### Records provided ###

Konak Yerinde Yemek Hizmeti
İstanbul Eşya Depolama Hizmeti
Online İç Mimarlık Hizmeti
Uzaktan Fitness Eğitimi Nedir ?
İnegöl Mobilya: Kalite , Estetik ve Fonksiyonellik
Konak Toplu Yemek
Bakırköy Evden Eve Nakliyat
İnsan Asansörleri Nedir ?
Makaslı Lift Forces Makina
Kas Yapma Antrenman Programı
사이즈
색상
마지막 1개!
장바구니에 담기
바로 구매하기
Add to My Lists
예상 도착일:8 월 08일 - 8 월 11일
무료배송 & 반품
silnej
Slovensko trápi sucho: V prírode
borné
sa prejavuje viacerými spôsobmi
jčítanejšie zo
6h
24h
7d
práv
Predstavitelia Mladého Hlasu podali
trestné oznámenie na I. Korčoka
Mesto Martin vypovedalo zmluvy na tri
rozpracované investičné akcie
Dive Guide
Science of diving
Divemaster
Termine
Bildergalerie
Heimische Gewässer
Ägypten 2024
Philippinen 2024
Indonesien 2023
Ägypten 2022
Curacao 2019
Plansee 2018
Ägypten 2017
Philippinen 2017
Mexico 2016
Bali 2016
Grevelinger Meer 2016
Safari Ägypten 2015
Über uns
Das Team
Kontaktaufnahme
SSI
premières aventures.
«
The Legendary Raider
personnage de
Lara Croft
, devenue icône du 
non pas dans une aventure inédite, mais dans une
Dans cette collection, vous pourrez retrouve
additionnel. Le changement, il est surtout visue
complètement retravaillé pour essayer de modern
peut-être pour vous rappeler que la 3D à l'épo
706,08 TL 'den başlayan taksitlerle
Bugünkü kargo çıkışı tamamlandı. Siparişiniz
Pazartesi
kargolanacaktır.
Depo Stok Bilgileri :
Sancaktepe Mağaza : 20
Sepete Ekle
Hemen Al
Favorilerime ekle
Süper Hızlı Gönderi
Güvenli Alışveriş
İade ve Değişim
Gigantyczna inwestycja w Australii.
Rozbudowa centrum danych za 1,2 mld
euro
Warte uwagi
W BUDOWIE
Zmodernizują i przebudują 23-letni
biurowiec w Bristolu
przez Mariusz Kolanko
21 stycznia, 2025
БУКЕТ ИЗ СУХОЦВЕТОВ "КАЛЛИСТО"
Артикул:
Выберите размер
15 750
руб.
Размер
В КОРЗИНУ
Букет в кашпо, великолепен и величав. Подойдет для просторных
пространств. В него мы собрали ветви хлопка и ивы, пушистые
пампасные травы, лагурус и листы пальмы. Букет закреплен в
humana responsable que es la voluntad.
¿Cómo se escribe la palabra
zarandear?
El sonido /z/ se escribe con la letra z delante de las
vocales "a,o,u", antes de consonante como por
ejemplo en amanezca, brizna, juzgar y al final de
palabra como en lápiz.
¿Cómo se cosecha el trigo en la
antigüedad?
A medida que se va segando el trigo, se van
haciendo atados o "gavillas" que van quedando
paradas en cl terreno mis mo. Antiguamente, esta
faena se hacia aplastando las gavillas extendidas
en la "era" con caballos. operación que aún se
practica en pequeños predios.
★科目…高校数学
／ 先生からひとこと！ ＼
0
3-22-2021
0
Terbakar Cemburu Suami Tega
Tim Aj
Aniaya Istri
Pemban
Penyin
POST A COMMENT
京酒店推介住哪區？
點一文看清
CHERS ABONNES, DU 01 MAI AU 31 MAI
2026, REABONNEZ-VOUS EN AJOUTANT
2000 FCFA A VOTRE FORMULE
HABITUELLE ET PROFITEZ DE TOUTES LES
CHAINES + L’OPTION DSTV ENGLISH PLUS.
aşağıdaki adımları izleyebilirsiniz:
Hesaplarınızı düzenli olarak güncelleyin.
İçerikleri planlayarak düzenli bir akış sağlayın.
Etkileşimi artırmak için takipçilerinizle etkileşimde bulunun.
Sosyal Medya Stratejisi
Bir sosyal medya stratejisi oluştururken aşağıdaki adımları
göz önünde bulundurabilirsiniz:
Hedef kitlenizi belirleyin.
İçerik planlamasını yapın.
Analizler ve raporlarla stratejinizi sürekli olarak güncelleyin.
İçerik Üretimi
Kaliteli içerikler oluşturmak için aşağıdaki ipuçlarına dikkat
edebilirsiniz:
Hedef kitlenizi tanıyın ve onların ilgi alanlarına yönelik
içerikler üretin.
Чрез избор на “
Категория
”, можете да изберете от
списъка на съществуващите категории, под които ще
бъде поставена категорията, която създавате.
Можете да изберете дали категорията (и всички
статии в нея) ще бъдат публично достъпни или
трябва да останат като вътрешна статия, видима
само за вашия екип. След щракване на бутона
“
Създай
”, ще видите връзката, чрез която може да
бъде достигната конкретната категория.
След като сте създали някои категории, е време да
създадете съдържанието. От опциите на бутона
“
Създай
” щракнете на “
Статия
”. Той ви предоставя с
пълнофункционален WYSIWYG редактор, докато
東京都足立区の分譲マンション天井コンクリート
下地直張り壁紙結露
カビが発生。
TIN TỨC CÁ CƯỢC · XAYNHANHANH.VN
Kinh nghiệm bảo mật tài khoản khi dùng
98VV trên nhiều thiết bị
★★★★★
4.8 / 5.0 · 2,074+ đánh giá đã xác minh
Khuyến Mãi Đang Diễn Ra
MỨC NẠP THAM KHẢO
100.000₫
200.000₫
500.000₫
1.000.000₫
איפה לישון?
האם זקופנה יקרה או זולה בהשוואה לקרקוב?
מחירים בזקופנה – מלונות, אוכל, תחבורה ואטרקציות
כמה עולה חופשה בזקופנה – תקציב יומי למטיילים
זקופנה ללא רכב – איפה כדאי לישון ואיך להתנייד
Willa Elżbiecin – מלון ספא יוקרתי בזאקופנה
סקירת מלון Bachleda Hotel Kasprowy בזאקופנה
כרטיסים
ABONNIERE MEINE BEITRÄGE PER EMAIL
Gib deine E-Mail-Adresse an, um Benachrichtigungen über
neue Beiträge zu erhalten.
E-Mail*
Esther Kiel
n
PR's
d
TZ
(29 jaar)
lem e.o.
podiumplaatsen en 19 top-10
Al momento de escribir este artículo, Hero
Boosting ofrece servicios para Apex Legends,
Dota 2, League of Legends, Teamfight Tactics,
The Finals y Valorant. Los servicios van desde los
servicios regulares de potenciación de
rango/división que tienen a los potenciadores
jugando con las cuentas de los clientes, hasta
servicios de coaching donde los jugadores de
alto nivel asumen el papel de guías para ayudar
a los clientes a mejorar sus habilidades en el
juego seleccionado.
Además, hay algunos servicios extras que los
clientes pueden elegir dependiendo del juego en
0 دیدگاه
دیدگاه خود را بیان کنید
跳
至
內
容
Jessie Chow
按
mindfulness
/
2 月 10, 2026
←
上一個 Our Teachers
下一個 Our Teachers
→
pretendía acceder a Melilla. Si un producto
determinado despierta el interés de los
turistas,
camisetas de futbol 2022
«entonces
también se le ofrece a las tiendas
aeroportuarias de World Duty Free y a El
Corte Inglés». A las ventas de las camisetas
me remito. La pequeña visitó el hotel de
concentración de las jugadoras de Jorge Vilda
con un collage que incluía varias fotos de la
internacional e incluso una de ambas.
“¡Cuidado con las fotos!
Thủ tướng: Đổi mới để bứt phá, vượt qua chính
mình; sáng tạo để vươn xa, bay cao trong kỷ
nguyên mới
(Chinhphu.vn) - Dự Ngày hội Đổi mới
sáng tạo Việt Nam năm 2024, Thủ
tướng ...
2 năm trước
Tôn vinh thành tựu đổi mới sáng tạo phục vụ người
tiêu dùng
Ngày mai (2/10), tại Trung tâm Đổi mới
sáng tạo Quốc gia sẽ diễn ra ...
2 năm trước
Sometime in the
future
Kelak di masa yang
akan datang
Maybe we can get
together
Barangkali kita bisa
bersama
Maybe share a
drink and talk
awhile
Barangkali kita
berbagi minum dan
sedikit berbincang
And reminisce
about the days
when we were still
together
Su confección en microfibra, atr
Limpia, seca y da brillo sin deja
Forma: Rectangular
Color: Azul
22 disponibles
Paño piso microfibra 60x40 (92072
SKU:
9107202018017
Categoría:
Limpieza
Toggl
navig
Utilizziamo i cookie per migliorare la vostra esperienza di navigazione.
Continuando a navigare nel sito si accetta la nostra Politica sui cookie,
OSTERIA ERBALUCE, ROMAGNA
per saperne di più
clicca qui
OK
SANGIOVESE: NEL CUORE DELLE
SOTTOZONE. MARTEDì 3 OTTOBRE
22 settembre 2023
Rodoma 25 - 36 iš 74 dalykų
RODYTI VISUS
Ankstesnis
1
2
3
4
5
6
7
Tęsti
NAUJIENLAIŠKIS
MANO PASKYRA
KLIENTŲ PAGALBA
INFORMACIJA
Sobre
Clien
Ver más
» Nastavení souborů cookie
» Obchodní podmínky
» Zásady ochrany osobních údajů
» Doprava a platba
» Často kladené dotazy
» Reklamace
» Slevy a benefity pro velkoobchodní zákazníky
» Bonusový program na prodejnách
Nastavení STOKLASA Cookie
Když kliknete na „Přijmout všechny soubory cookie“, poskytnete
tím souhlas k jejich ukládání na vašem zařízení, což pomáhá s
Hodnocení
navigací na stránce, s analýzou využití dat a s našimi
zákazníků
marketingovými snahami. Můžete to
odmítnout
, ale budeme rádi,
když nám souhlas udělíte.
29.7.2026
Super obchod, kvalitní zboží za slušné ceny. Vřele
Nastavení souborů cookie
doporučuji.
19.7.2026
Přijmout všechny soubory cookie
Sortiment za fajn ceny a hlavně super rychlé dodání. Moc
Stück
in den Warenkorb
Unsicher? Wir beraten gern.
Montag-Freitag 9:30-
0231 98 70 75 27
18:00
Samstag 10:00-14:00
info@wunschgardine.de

###

### What needs to be done
Return exactly, please, the lines of the material from the first one down to and including the line where "Süper Hızlı Gönderi" appears.

### Response box
Konak Yerinde Yemek Hizmeti
İstanbul Eşya Depolama Hizmeti
Online İç Mimarlık Hizmeti
Uzaktan Fitness Eğitimi Nedir ?
İnegöl Mobilya: Kalite , Estetik ve Fonksiyonellik
Konak Toplu Yemek
Bakırköy Evden Eve Nakliyat
İnsan Asansörleri Nedir ?
Makaslı Lift Forces Makina
Kas Yapma Antrenman Programı
사이즈
색상
마지막 1개!
장바구니에 담기
바로 구매하기
Add to My Lists
예상 도착일:8 월 08일 - 8 월 11일
무료배송 & 반품
silnej
Slovensko trápi sucho: V prírode
borné
sa prejavuje viacerými spôsobmi
jčítanejšie zo
6h
24h
7d
práv
Predstavitelia Mladého Hlasu podali
trestné oznámenie na I. Korčoka
Mesto Martin vypovedalo zmluvy na tri
rozpracované investičné akcie
Dive Guide
Science of diving
Divemaster
Termine
Bildergalerie
Heimische Gewässer
Ägypten 2024
Philippinen 2024
Indonesien 2023
Ägypten 2022
Curacao 2019
Plansee 2018
Ägypten 2017
Philippinen 2017
Mexico 2016
Bali 2016
Grevelinger Meer 2016
Safari Ägypten 2015
Über uns
Das Team
Kontaktaufnahme
SSI
premières aventures.
«
The Legendary Raider
personnage de
Lara Croft
, devenue icône du 
non pas dans une aventure inédite, mais dans une
Dans cette collection, vous pourrez retrouve
additionnel. Le changement, il est surtout visue
complètement retravaillé pour essayer de modern
peut-être pour vous rappeler que la 3D à l'épo
706,08 TL 'den başlayan taksitlerle
Bugünkü kargo çıkışı tamamlandı. Siparişiniz
Pazartesi
kargolanacaktır.
Depo Stok Bilgileri :
Sancaktepe Mağaza : 20
Sepete Ekle
Hemen Al
Favorilerime ekle
Süper Hızlı Gönderi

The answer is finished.